Apple begun shipping the super-light notebooks with SSDs with the model name SM128C, thought to be made by Samsung – which has provided Apple with SSDs in the past – instead of the Toshiba TS128C SSDs that the machines originally shipped with following their October 2010 introduction, according to an 15 April report from AnandTech.
“The interesting aspect is that the SM128C models provide quite a nice performance bump in at least one performance metric,” reported the tech site. “Benchmarks posted by users show that the SM128C manages up to 260MB/s read and 210MB/s write speeds. In our tests (and corroborating what users have reported), the TS128C only offers speeds of up to 210MB/s read and 185MB/s write. The SM128C also supports Native Command Queuing (NCQ) while the TS128C does not.”
While it’s possible that Apple decided to extend a bit of good will to its users, quietly speeding things without so much as a press release for bragging rights, another thought is that the move was precipitated by the recent catastrophic events in Japan, which have damaged or slowed production at a number of manufacturers’ sites – Toshiba’s included.
Due to damage from the massive 11 March earthquake and subsequent tsunami and aftershocks, a Toshiba chip plant responsible for microcontrollers and other system chips was closed, the Wall Street Journal reported 15 April, adding that aftershocks had again pushed back the date that a partial resumption of operations was scheduled to begin.

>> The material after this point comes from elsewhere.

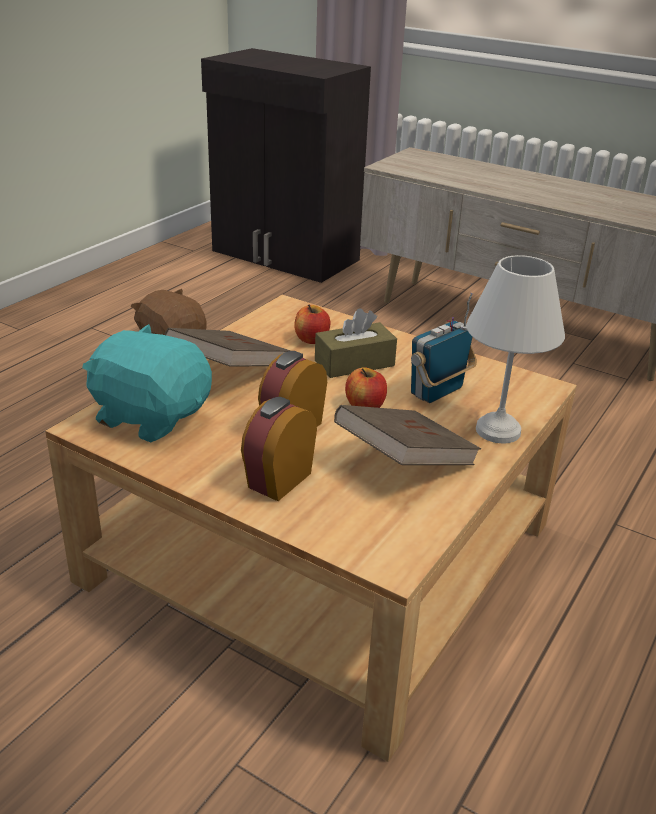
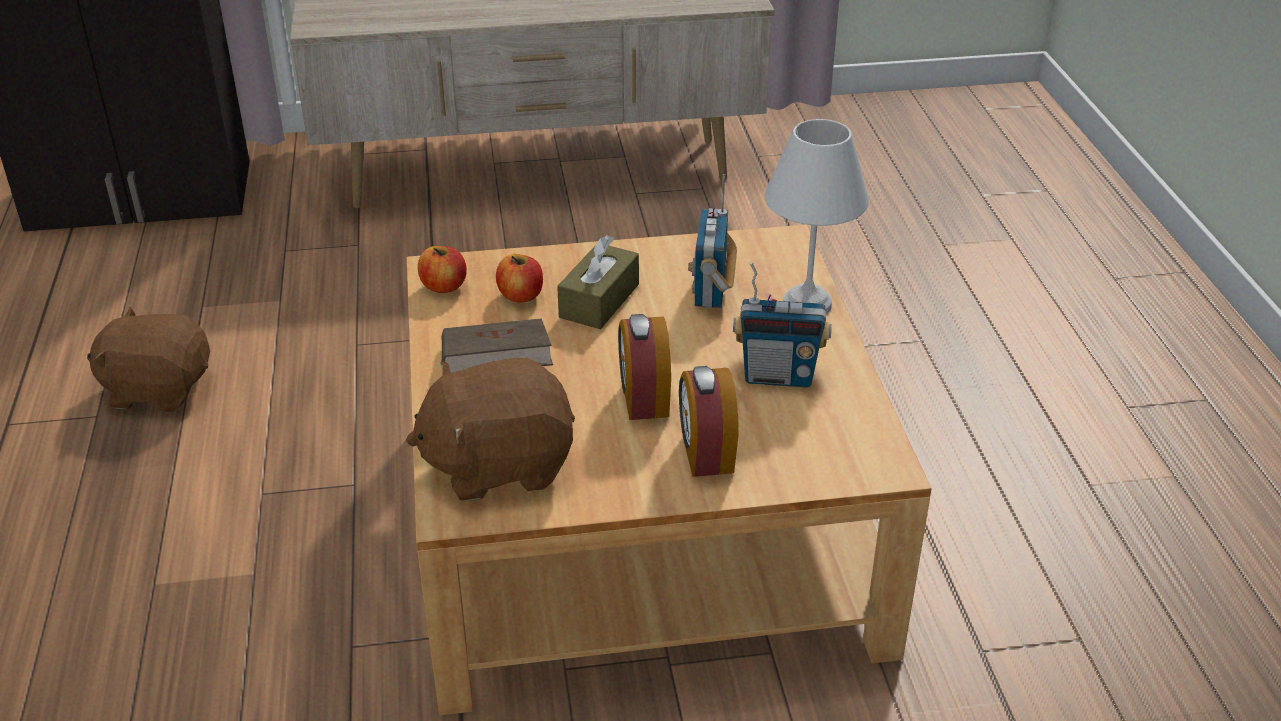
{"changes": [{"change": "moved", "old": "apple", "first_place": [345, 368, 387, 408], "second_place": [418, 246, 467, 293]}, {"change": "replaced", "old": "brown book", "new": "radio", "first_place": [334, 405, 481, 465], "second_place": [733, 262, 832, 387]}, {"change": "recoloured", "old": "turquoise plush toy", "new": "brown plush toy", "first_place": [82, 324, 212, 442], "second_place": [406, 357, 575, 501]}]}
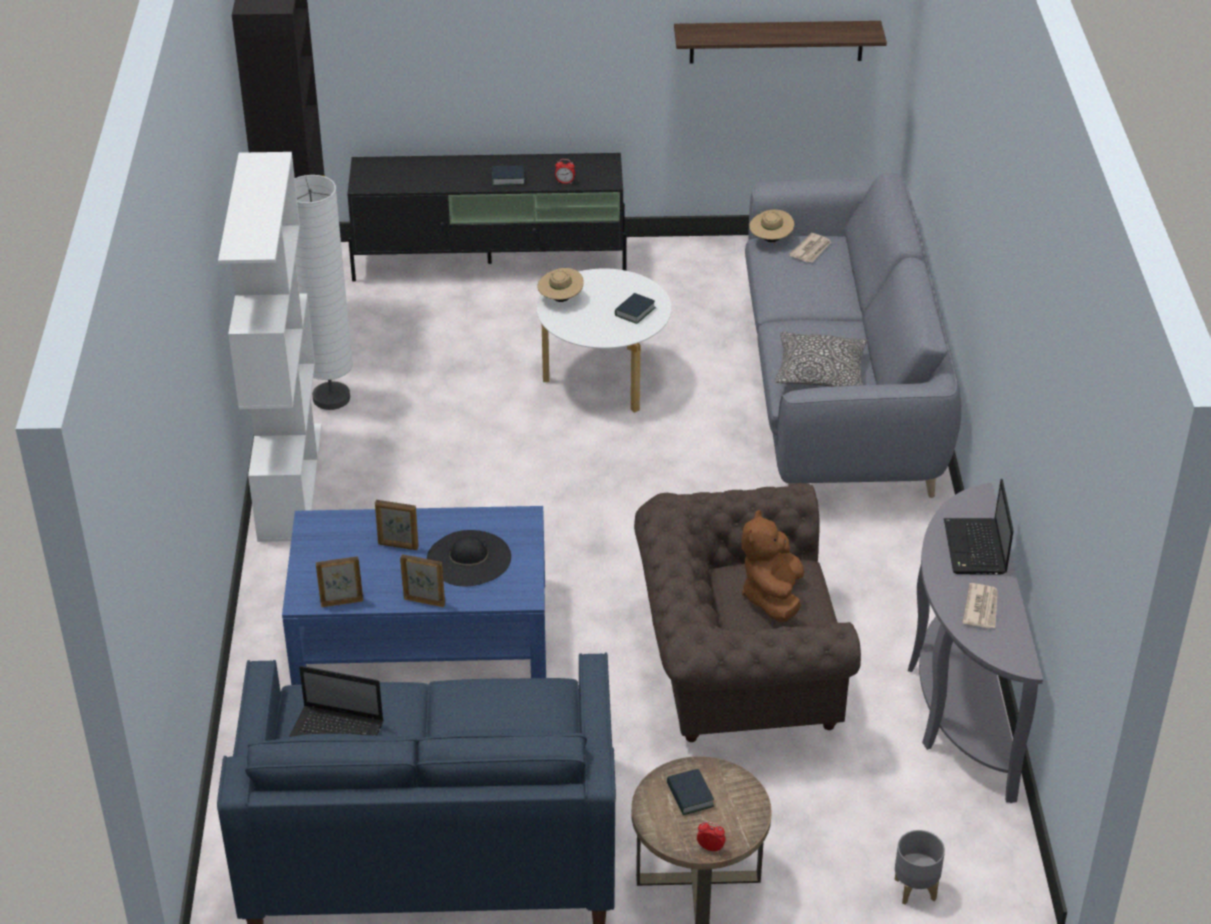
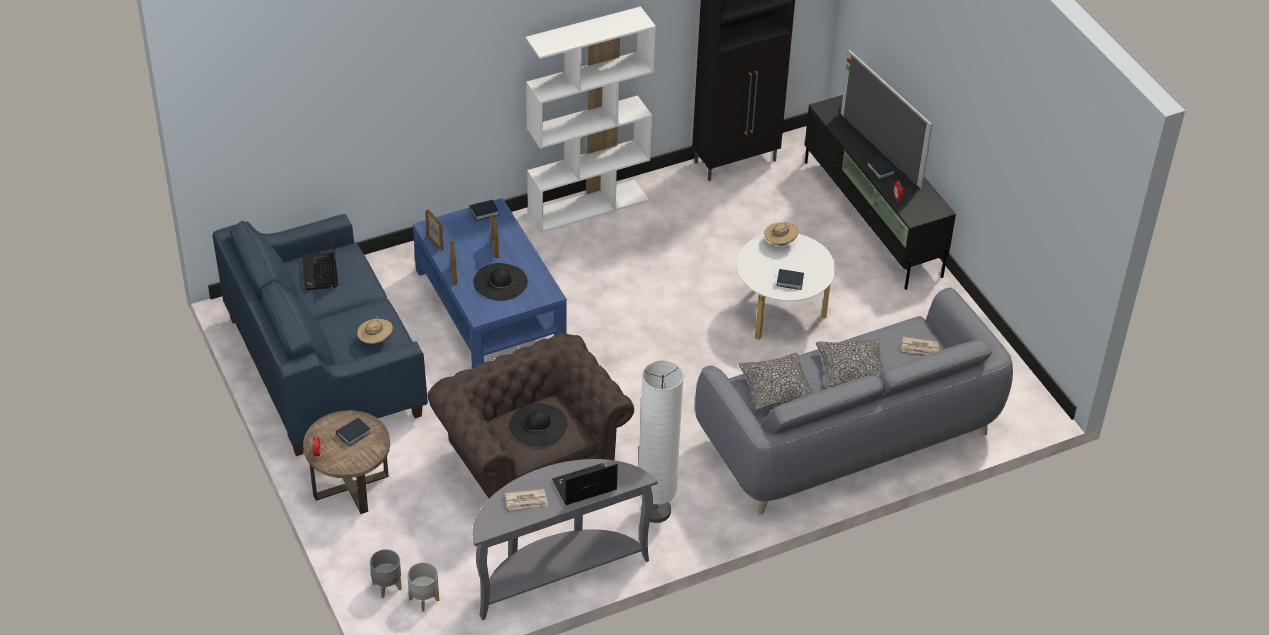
{"changes": [{"change": "removed", "old": "shelf", "first_place": [674, 21, 887, 63]}, {"change": "added", "new": "grey planter", "second_place": [407, 562, 439, 612]}, {"change": "added", "new": "book", "second_place": [469, 200, 499, 221]}, {"change": "added", "new": "pillow", "second_place": [816, 339, 885, 387]}, {"change": "added", "new": "television", "second_place": [840, 50, 932, 189]}, {"change": "moved", "old": "white floor lamp", "first_place": [295, 175, 353, 410], "second_place": [639, 360, 684, 523]}, {"change": "moved", "old": "beige hat", "first_place": [749, 210, 794, 242], "second_place": [357, 317, 393, 344]}, {"change": "replaced", "old": "brown plush toy", "new": "black hat", "first_place": [742, 510, 804, 622], "second_place": [509, 403, 567, 447]}]}
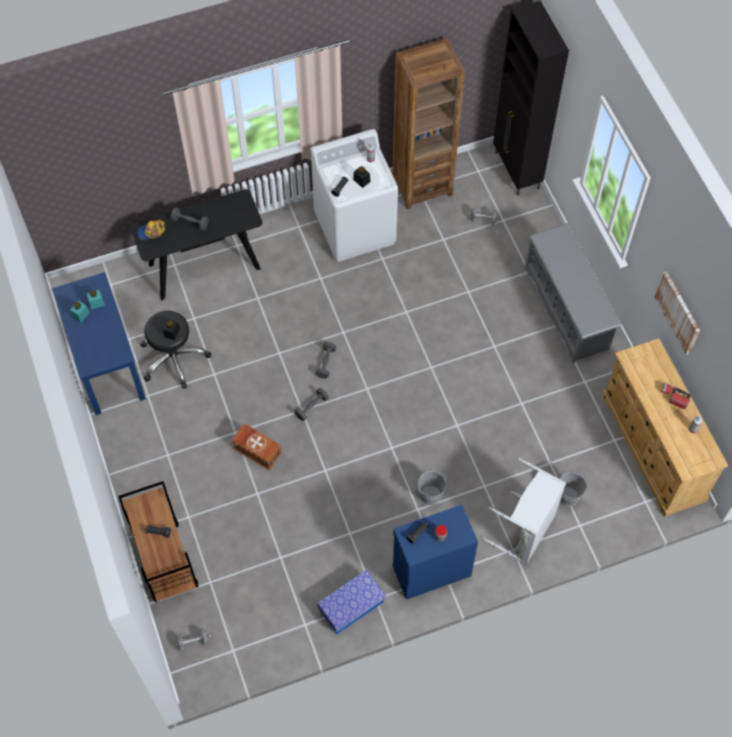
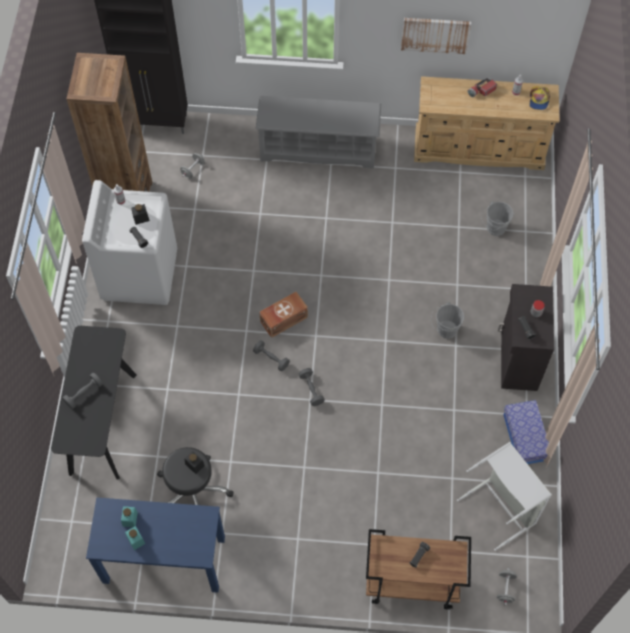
{"changes": [{"change": "moved", "old": "cap", "first_place": [138, 220, 165, 240], "second_place": [529, 86, 550, 110]}, {"change": "moved", "old": "brown storage box", "first_place": [232, 423, 282, 471], "second_place": [259, 292, 308, 338]}, {"change": "moved", "old": "grey laundry basket", "first_place": [482, 458, 566, 565], "second_place": [457, 442, 552, 551]}, {"change": "recoloured", "old": "blue cabinet", "new": "black cabinet", "first_place": [393, 505, 478, 600], "second_place": [498, 284, 554, 391]}]}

Toshiba President Norio Sasaki told the Journal that the impact of the events on Toshiba’s fiscal year, which ended in March, would “be limited,” though the company’s operating profit and revenue are expected to fall short of forecasts. Its fiscal net profit had been estimated at $1.2 billion (£841 million).
Research firm IHS iSuppli – days before Apple announced that it would begin shipping the iPad 2 in an additional 25 countries – expected the Cupertino computer maker to also have trouble meeting demand for the iPad 2, as a teardown had identified at least five components in the tablet that were the work of Japanese manufacturers, according to a 17 March report. Among the components was the tablet’s NAND flash from Toshiba.
In a 21 March research note, the firm additionally reported that the Japan earthquake had suspended 25 percent of the global production of silicon wafers used to create semiconductors.
“These companies supply not only domestic Japanese demand for wafers but also semiconductor manufacturers around the world,” according to the report. “Because of this, the suspension of operations at these plants could have wide-ranging implications beyond the Japanese electronics industry.”
The SSDs were a major part of the MacBook Air’s redesign. Introducing it, Apple CEO Steve Jobs described the notebook as being “like nothing we’ve ever created before,” and likened it to “what would happen if a MacBook and an iPad hooked up.” Replacing the notebook’s hard drive with an SSD helped Apple to achieve a device weight of just 2.3 pounds, improve battery life and offer instant-on capabilities.
“MacBook Air is the first of a new generation of notebooks that leaves behind mechanical rotating storage in favour of solid state flash storage,” Jobs said in a statement at the time, adding that the MacBook Air would “change the way we think about notebooks.”